======== Text shown

The high-level semantic information of remote sensing scenes is beneficially closely related to the extraction of contextual features. The location attention module can precisely locate the spatial correlation of local features under the global view, which is crucial to understanding and interpreting remote sensing scenes. Figure 3 represents the position attention structure. The position self-attention module mainly contains the following three parts: location weight calculation, location weight update, and remapping of location weights. Position attention is formulated as follows:

ω_{j} = A_{j} + α \sum_{i = 1}^{N} (D_{i} \cdot \frac{\exp (B_{i} \cdot C_{j})}{\sum_{i = 1}^{N} \exp (B_{i} \cdot C_{j})})

(2)

================
======== Data excerpts

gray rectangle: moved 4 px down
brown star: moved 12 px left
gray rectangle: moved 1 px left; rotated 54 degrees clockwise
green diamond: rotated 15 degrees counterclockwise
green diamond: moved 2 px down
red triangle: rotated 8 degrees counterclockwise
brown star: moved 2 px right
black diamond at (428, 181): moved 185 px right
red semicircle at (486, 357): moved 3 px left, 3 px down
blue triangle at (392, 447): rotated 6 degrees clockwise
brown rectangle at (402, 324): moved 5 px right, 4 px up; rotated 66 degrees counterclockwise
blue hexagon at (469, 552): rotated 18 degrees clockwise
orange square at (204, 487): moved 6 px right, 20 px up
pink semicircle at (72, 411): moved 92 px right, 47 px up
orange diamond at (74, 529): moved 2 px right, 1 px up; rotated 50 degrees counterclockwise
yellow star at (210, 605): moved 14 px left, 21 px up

================
======== Data excerpts

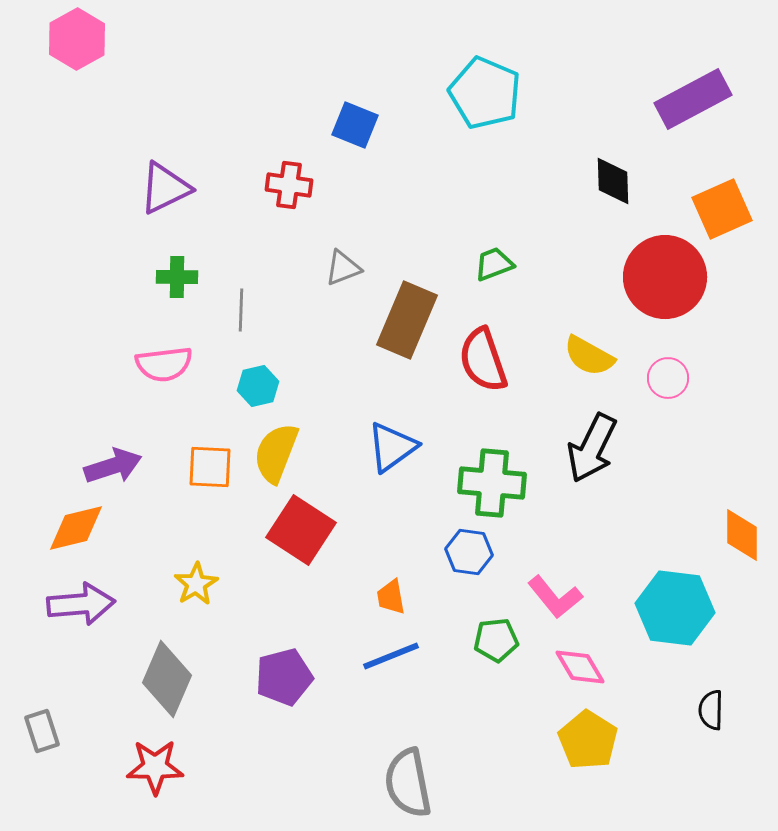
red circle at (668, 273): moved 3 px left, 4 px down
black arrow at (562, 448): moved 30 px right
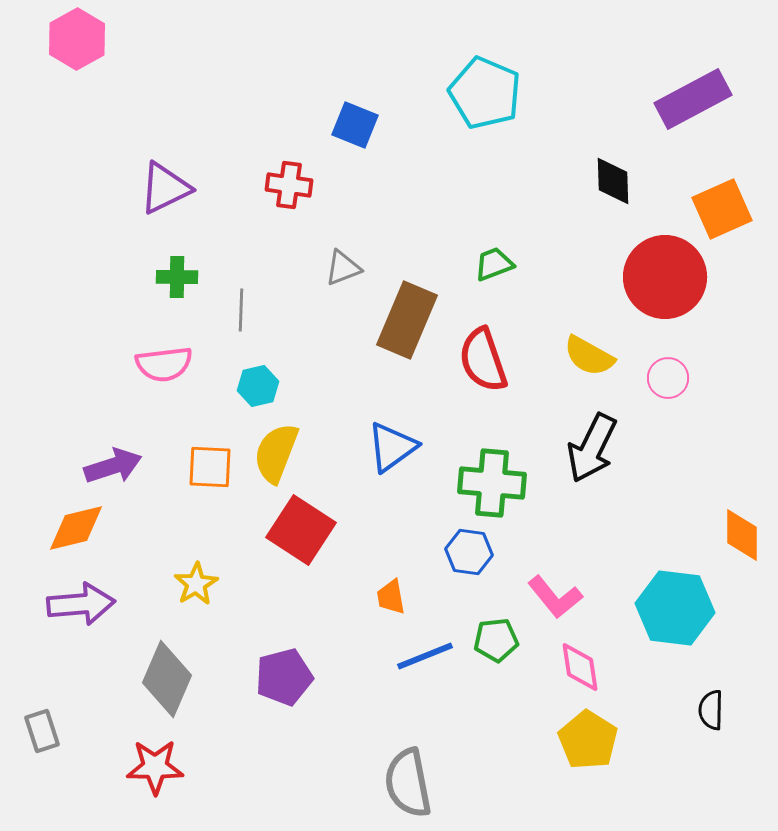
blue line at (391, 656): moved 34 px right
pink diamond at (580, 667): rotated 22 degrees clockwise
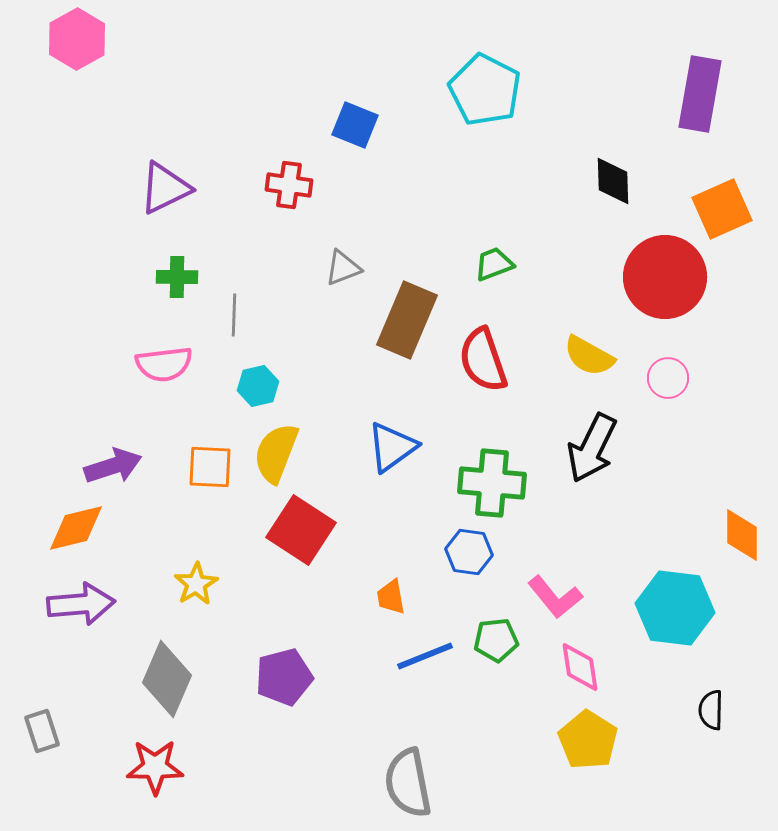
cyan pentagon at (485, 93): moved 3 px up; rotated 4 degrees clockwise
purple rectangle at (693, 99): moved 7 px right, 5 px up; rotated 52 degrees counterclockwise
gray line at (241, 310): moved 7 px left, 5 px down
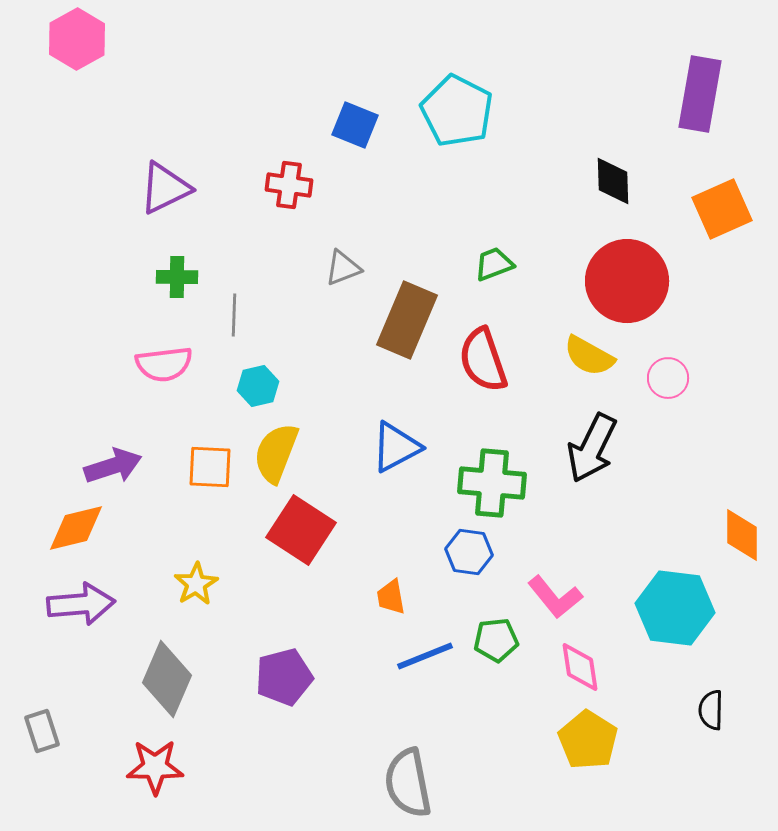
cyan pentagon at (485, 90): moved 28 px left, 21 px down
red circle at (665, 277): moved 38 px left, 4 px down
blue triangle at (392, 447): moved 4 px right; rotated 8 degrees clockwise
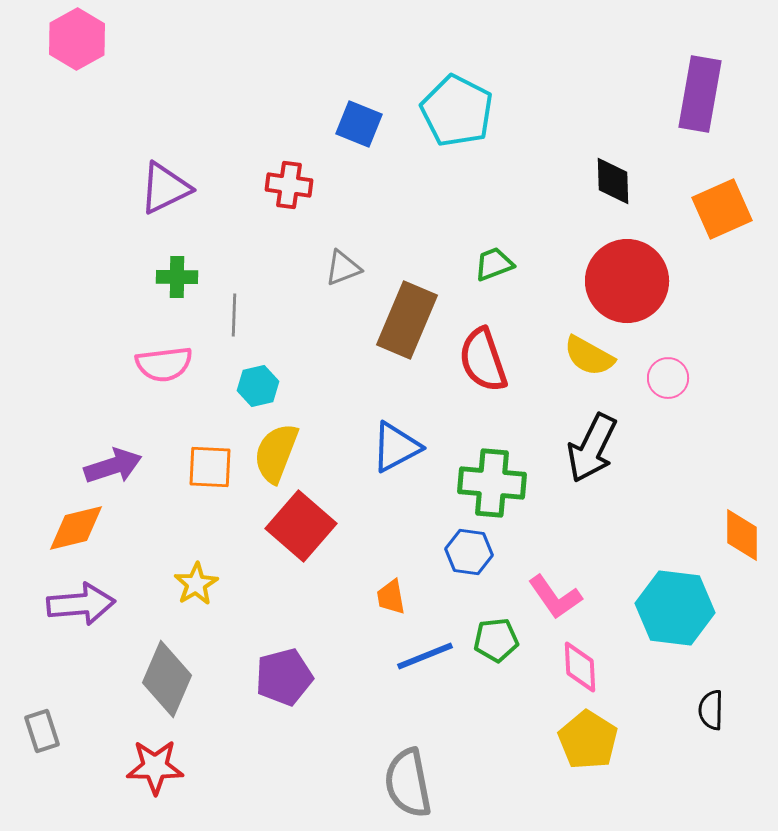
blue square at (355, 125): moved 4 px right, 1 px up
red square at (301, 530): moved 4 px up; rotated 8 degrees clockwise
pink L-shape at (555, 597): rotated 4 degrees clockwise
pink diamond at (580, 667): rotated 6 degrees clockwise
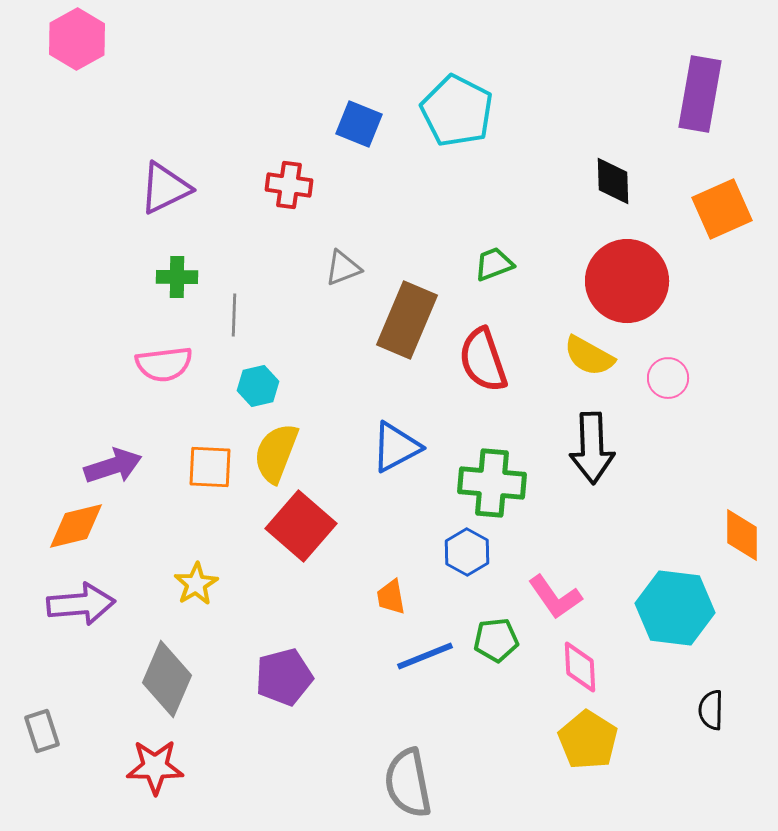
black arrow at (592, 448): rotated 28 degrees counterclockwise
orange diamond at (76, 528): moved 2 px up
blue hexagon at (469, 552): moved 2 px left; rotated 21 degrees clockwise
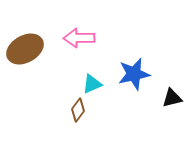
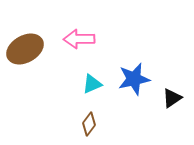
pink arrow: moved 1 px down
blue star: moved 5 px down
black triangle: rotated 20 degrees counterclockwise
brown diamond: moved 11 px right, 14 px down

================

* **Task list**
(1) Using the passage on position attention, decide whether each statement agrees with it: (a) the position self-attention module mainly has three parts; (b) Figure 3 shows a channel attention structure; (c) the location attention module locates the spatial correlation of local features under the global view. Give yes or no for each, with the deciding words of the passage quoted exactly.
(2) Write the next few sentences of the passage on position attention, picking up right after equation (2).

* **Results by task**
(1)
(a) Yes: "The position self-attention module mainly contains the following three parts: location weight calculation, location weight update, and remapping of location weights."
(b) No: "Figure 3 represents the position attention structure."
(c) Yes: "The location attention module can precisely locate the spatial correlation of local features under the global view"

(2)
where i and j denote the row and column numbers, respectively, of the image feature elements; A denotes the initial feature fusion result obtained after convolution of the high-resolution remote sensing image and the DSM; B, C, and D are the three feature maps obtained after convolution; N = H × W denotes the total number of image elements in a channel feature map; and α is the position weight coefficient, which has an initial value of 0, which varies with the training process. The B-deformed and transposed feature maps are matrices multiplied with the C-deformed feature maps to obtain the N × N-dimensional location attention maps. To reduce the computational difficulty, the weight values of this location attention map are mapped between (0,1) using the Softmax function to obtain the normalized location attention map S. The result is multiplied by the deformed weight matrix of the feature map D while multiplying by the weight coefficient α for the location attention weight update task to capture the global contextual features in the feature map D. Finally, the final location attention feature map ω is obtained by weighted mapping with the original feature map.

Figure 3. Position attention structure diagram.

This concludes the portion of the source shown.